La ‘distrazione’ di somme e di beni dell’azienda dichiarata fallita era un affare di famiglia. Quello della famiglia di Antonio Ranieri, 73 anni, amministratore della ‘Set Impianti’, colosso nel settore della cantieristica navale ad Augusta e dei figli, soci della srl, Francesco, 46 anni e Raffaele, 45. Originari della Calabria, i tre imprenditori, finiti ai domiciliari per bancarotta fraudolenta hanno continuato la loro attività nonostante l’azienda dal 2011 navigasse in cattive acque.

Antonio Ranieri sta rientrando in queste ore dall’estero dove si trovava per lavoro.

Le indagini, coordinate dal pm Marco Regolo e dal pool di magistrati del gruppo per i reati contro la criminalità economica’ della Procura distrettuale di Catania sono state svolte dal Nucleo di Polizia Tributaria della Guardia di Finanza di Catania.

Somme di denaro e beni aziendali che, secondo l’accusa, sarebbero stati distratti dal patrimonio della fallita sono stati sequestrati alla famiglia Ranieri: 2,5 milioni euro e due rami d’azienda una per la costruzione di imbarcazioni e la costruzione e manutenzione di impianti industriali nel settore petrolchimico, per un valore complessivo di 12 milioni di euro e un capannone industriale, del valore di 700 mila euro.

Le indagini sono state avviate nel 2011, dopo il fallimento della “Set Impianti S.r.l.”. La società già operante nella realizzazione e installazioni di impianti industriali è stata trasferita da Augusta a Catania a fine 2012 e dichiarata fallita nel novembre 2014 dal Tribunale etneo con un passivo di oltre 20 milioni nei confronti dell’Erario.

La società è stata progressivamente svuotata di tutte le attività economiche e finanziarie, trasferite verso altre società riconducibili a Antonio Ranieri e ai figli. 

Gli investigatori hanno passato ai raggi x la distrazione del ramo aziendale più significativo e redditizio della società fallita, quello relativo alla costruzione e alla manutenzione di impianti petrolchimici, avvenuta attraverso la graduale cessione dei contratti di appalto, delle maestranze e delle attrezzature ad altra società del Gruppo “Ranieri”.

In questo modo gli indagati hanno continuato a svolgere l’attività dell’impresa fallita con una nuova società senza debiti.

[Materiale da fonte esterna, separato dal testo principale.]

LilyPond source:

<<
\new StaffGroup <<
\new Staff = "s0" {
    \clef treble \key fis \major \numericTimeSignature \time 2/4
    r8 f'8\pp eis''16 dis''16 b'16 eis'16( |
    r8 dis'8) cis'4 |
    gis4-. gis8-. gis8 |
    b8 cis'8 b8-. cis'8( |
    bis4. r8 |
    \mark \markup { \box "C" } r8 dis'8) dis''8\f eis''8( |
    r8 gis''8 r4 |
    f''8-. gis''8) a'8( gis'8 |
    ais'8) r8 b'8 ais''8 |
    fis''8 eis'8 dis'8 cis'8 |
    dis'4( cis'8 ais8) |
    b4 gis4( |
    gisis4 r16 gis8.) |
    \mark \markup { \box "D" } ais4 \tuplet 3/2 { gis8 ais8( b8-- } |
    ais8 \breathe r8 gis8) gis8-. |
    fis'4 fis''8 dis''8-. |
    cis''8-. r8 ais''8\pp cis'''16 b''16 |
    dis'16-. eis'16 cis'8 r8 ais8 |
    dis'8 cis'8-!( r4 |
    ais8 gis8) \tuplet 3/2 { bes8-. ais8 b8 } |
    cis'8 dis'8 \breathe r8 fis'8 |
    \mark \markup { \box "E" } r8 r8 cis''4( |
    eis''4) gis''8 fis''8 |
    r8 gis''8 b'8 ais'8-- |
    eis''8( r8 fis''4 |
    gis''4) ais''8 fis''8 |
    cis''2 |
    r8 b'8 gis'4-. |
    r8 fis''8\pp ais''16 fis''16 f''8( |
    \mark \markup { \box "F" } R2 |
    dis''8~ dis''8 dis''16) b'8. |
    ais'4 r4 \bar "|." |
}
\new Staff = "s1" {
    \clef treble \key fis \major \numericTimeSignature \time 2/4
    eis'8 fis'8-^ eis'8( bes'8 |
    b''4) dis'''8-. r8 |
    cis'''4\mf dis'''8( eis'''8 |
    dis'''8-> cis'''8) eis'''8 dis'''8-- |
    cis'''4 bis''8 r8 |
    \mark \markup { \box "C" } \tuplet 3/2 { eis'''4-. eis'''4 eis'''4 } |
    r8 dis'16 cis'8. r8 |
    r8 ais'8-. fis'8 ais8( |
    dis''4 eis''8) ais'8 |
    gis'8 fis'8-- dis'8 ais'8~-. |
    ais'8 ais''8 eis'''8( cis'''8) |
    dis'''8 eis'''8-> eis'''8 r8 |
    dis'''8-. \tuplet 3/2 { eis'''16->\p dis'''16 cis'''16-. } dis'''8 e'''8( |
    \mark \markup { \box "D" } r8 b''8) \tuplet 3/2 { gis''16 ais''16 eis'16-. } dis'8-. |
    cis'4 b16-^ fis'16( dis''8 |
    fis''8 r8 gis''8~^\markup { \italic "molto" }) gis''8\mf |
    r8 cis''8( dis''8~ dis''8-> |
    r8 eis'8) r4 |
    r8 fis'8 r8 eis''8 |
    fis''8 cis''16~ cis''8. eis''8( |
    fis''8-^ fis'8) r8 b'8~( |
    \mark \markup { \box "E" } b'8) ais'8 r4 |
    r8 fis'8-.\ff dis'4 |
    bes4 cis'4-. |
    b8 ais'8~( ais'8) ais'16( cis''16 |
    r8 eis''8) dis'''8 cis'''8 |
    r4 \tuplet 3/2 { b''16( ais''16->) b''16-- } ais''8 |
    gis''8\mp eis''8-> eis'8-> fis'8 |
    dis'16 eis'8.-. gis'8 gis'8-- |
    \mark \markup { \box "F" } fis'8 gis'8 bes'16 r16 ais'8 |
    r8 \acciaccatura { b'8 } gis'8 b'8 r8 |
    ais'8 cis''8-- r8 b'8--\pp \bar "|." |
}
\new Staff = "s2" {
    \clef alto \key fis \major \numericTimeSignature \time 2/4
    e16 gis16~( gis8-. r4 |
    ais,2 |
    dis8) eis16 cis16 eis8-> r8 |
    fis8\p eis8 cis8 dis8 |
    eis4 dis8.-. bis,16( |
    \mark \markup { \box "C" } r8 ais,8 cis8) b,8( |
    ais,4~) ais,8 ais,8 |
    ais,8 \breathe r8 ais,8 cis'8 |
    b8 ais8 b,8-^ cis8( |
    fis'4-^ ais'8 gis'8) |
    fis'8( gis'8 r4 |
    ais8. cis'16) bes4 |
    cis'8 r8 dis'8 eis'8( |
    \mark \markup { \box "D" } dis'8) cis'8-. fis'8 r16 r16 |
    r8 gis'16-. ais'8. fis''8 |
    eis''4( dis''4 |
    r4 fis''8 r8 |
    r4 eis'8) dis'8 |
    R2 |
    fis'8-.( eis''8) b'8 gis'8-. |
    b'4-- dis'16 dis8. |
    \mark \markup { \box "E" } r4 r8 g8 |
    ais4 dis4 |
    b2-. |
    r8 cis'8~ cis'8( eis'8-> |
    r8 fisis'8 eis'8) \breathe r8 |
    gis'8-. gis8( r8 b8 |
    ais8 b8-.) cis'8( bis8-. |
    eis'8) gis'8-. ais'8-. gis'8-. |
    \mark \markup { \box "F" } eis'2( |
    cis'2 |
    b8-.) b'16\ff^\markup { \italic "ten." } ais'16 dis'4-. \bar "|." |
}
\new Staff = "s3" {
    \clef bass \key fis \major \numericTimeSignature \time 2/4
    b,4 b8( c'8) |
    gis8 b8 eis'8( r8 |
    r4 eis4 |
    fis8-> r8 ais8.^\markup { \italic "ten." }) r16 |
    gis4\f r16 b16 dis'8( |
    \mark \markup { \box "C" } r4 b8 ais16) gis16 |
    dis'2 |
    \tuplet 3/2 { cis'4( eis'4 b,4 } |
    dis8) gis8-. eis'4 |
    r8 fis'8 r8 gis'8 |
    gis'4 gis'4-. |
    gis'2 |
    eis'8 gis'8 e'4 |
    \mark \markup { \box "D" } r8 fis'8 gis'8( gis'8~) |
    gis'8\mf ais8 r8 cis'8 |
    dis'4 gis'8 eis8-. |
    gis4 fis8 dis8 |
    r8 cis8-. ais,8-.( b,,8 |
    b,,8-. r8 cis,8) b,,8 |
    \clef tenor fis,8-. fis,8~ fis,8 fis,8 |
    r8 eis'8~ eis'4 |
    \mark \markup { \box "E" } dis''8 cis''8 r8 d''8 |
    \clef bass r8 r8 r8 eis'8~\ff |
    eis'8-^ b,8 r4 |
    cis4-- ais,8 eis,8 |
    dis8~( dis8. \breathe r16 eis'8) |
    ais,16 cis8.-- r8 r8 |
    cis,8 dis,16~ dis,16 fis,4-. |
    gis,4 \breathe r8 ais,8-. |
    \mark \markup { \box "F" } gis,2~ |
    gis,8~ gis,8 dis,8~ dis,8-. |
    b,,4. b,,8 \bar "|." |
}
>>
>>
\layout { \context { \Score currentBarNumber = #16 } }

E ancora, la distrazione di oltre 1,5 milioni di euro utilizzati per finanziare altra società nel settore della cantieristica navale.

Altra operazione dolosa è stata la dismissione di un capannone industriale, del valore commerciale di 700 mila euro il cui pagamento non è, di fatto, mai avvenuto, in quanto le risorse impiegate provenivano dalle casse della fallita. Ad aggravare il dissesto contribuiva, anche, la stipula di un contratto con altra società riconducibile agli indagati per servizi amministrativi resi da ex dipendenti della fallita, che generava maggiori costi stimati in oltre 1 milione di euro.

A svuotare le casse della ditta fallita ha contribuito anche il pagamento di “stipendi” e “rimborsi spese” fatti nel 2013 e 2014 a favore dei due soci e dipendenti Francesco e Raffaele Ranieri per 1,2 milioni di euro. Erano di gran lunga superiori rispetto a quelli degli altri dipendenti con le stesse qualifiche.

Il quadro complessivo emerso dall’esame della documentazione sequestrata, dalle ispezioni informatiche, dagli accertamenti bancari e dalle indagini tecniche ha evidenziato che la società, per effetto delle ingenti perdite accumulate, non avrebbe dovuto più operare già a partire dal 2011.

I beni e i rami aziendali sequestrati continuano a essere operativi e, da oggi, saranno gestiti da tre amministratori giudiziari già nominati dal Tribunale di Catania.